BEIRUT: Prime Minister Tammam Salam said over the weekend that extending President Michel Sleiamn’s term remained a possibility, adding that Hezbollah’s withdrawal from Syria can only be resolved at the National Dialogue table.
“From a political perspective, extending [Sleiman’s mandate] is possible, but it requires amending the Constitution, which would present a major crisis. This is up to the political parties,” Salam told Ash-Sharq Radio Station Saturday.
“But the direction today is to hold the presidential election,” he added, voicing hope that the election would be held on time to prevent a “vacuum” in the presidency.
Although Sleiman’s six-year term ends on May 25, none of the political parties have officially named a candidate for the post.

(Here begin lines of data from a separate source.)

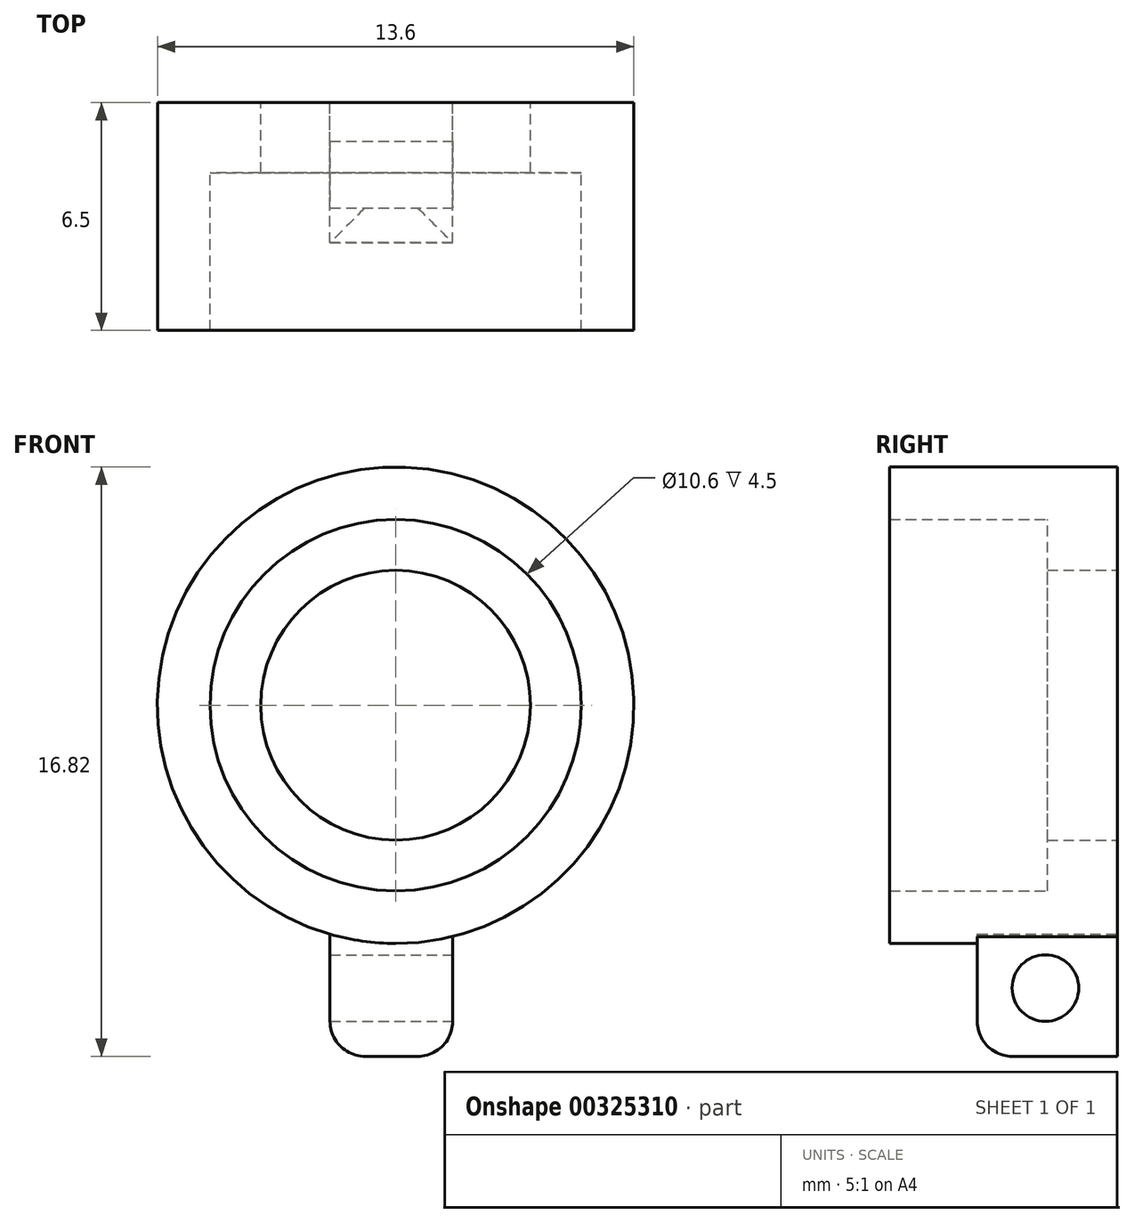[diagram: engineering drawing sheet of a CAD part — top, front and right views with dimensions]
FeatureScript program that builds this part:
annotation { "Feature Type Name" : "Feature", "Feature Type Description" : "" }
export const myFeature = defineFeature(function(context is Context, id is Id, definition is map)
    precondition{}
    {
        {
            var Q0;
            Q0=qCreatedBy(makeId("Front.planeOp"),FACE);
            var sketch = newSketch(context, id + "F0", { "sketchPlane" : qUnion([Q0])});
            skCircle(sketch, "E0", {"center": v(0, 0) * mm, "radius": 3.85 * mm});
            skCircle(sketch, "E1", {"center": v(0, 0) * mm, "radius": 5.3 * mm});
            skArc(sketch, "E2", {"start": v(6.8, 0) * mm, "mid": v(0, 6.8) * mm, "end": v(-6.8, 0) * mm});
            skLineSegment(sketch, "E3.left", {"start": v(-6.8, 0) * mm, "end": v(-6.8, 0) * mm});
            skLineSegment(sketch, "E3.right", {"start": v(6.8, 0) * mm, "end": v(6.8, 0) * mm});
            skArc(sketch, "E4.trimOffspring", {"start": v(-6.8, 0) * mm, "mid": v(0, -6.8) * mm, "end": v(6.8, 0) * mm});
            skLineSegment(sketch, "E5.bottom", {"start": v(1.63, -10.02) * mm, "end": v(-1.87, -10.02) * mm});
            skLineSegment(sketch, "E5.left", {"start": v(1.63, -10.02) * mm, "end": v(1.63, -6.6) * mm});
            skLineSegment(sketch, "E5.right", {"start": v(-1.87, -10.02) * mm, "end": v(-1.87, -6.54) * mm});
            skPoint(sketch, "E5.middle", {"position": v(-0.12, -7.52) * mm});
            skPoint(sketch, "E5.top.end.orphan", {"position": v(-1.87, -5.02) * mm});
            skPoint(sketch, "E6.orphan", {"position": v(1.63, -5.02) * mm});
            skSolve(sketch);
        }
        {
            var Q0;
            Q0=makeQuery(id+"F0.imprint","IMPRINT",FACE,{"disambiguationData":[TD([[makeQuery(id+"F0.imprint","IMPRINT",EDGE,{"derivedFrom":sQuery(id+"F0.wireOp",EDGE,"E0")}),-1.0]])]});
            extrude(context, id + "F1", {"entities" : qUnion([Q0]), "depth" : 2 * mm});
        }
        {
            var Q0;
            Q0=makeQuery(id+"F0.imprint","IMPRINT",FACE,{"disambiguationData":[TD([[makeQuery(id+"F0.imprint","IMPRINT",EDGE,{"derivedFrom":sQuery(id+"F0.wireOp",EDGE,"E1")}),-1.0]])]});
            extrude(context, id + "F2", {"entities" : qUnion([Q0]), "operationType" : NewBodyOperationType.ADD, "depth" : 6.5 * mm});
        }
        {
            var Q0;
            Q0=makeQuery(id+"F0.imprint","IMPRINT",FACE,{"disambiguationData":[TD([[makeQuery(id+"F0.imprint","IMPRINT",EDGE,{"derivedFrom":sQuery(id+"F0.wireOp",EDGE,"E5.bottom")}),-1.0]])]});
            extrude(context, id + "F3", {"entities" : qUnion([Q0]), "operationType" : NewBodyOperationType.ADD, "depth" : 4 * mm});
        }
        {
            var Q0;
            Q0=makeQuery(id+"F3.opExtrude","SWEPT_FACE",FACE,{"disambiguationData":[OSD([sQuery(id+"F0.wireOp",EDGE,"E5.left")])]});
            var sketch = newSketch(context, id + "F4", { "sketchPlane" : qUnion([Q0])});
            skCircle(sketch, "E7", {"center": v(-2.06, -8.07) * mm, "radius": 0.95 * mm});
            skSolve(sketch);
        }
        {
            var Q0;
            Q0=makeQuery(id+"F4.imprint","IMPRINT",FACE,{"disambiguationData":[TD([[makeQuery(id+"F4.imprint","IMPRINT",EDGE,{"derivedFrom":sQuery(id+"F4.wireOp",EDGE,"E7")}),1.0]])]});
            var Q1;
            Q1=sQuery(id+"F4.wireOp",EDGE,"E7");
            extrude(context, id + "F5", {"entities" : qUnion([Q0]), "operationType" : NewBodyOperationType.REMOVE, "surfaceEntities" : qUnion([Q1]), "oppositeDirection" : true, "depth" : 25.4 * mm});
        }
        {
            var Q0;
            Q0=makeQuery(id+"F3.opExtrude","SWEPT_EDGE",EDGE,{"disambiguationData":[OSD([sQuery(id+"F0.wireOp",EDGE,"E5.bottom"),sQuery(id+"F0.wireOp",EDGE,"E5.left")])]});
            var Q1;
            Q1=makeQuery(id+"F3.opExtrude","SWEPT_EDGE",EDGE,{"disambiguationData":[OSD([sQuery(id+"F0.wireOp",EDGE,"E5.bottom"),sQuery(id+"F0.wireOp",EDGE,"E5.right")])]});
            var Q2;
            Q2=makeQuery(id+"F3.opExtrude","CAP_EDGE",EDGE,{"disambiguationData":[OSD([sQuery(id+"F0.wireOp",EDGE,"E5.bottom")])],"isStart":false});
            fillet(context, id + "F6", {"entities" : qUnion([Q0, Q1, Q2]), "radius" : 1 * mm, "tangentPropagation" : true, "allowEdgeOverflow" : false});
        }
    });
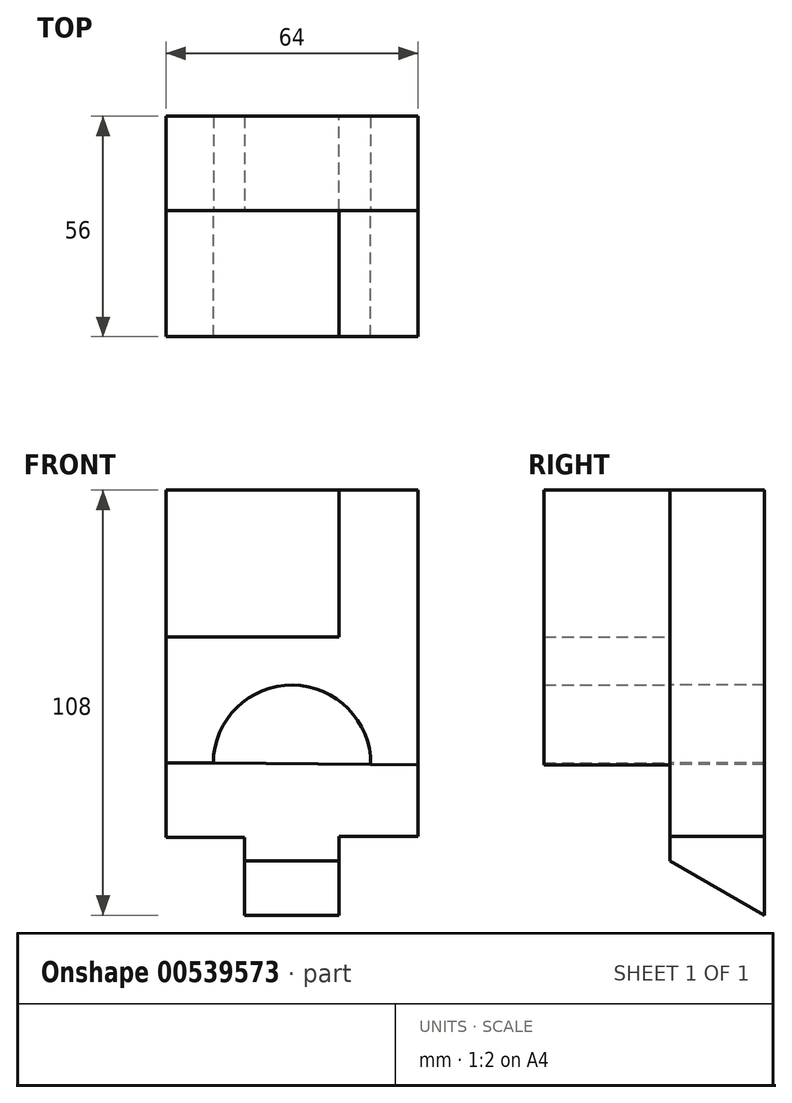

Speaker Nabih Berri has said he would begin consultations with heads of parliamentary blocs this week to secure a quorum for a Parliamentary session to elect a new president.
Salam urged political parties to attend the legislative sessions to elect a new president.
“With a new president, a new government and holding the [parliamentary] elections on time, Lebanon would have strengthened its democracy. Democracy in Lebanon is our only weapon,” he said.
He said the formation of the government and the approval of the ministerial statement calmed the tense atmosphere in the country.
“But let’s be frank: Holding the presidential election and fulfilling this grand constitutional obligation will better the situation ... when we hold the election, then we can say that we have opened a new page for Lebanon,” Salam added.
The PM, whose government was granted Parliament’s vote of confidence earlier this week, also spoke about Hezbollah’s role in Syria, saying the resistance group as well as the rest of the country’s parties should reevaluate their policies.
“Hezbollah has a big role to play and needs to take some stances. We want Hezbollah to reevaluate some of the decisions that have been taken and executed,” he said.
“The national defense strategy could pave the way to resolve any wrongdoing or measures that were not beneficial to Lebanese or Lebanon,” Salam added, referring to Hezbollah’s participation in the war next door.
“All political forces should reevaluate reality and their decisions, primarily Hezbollah, because it is the most prominent and strongest among all the domestic parties. Any move or decision affects all of us, not only Hezbollah and its supporters, but all Lebanese,” he said.
Asked when Hezbollah would end its fighting in Syria, Salam said such an issue can only be resolved through the National Dialogue Committee.
“The president’s call to resume the National Dialogue on March 31 to continue discussion on the national defense strategy is the appropriate and practical opening to address the many concerns [of Hezbollah’s role in Syria],” he said.
“The natural place is the Dialogue Committee, where all viewpoints are made clear and resolutions are agreed on,” he added.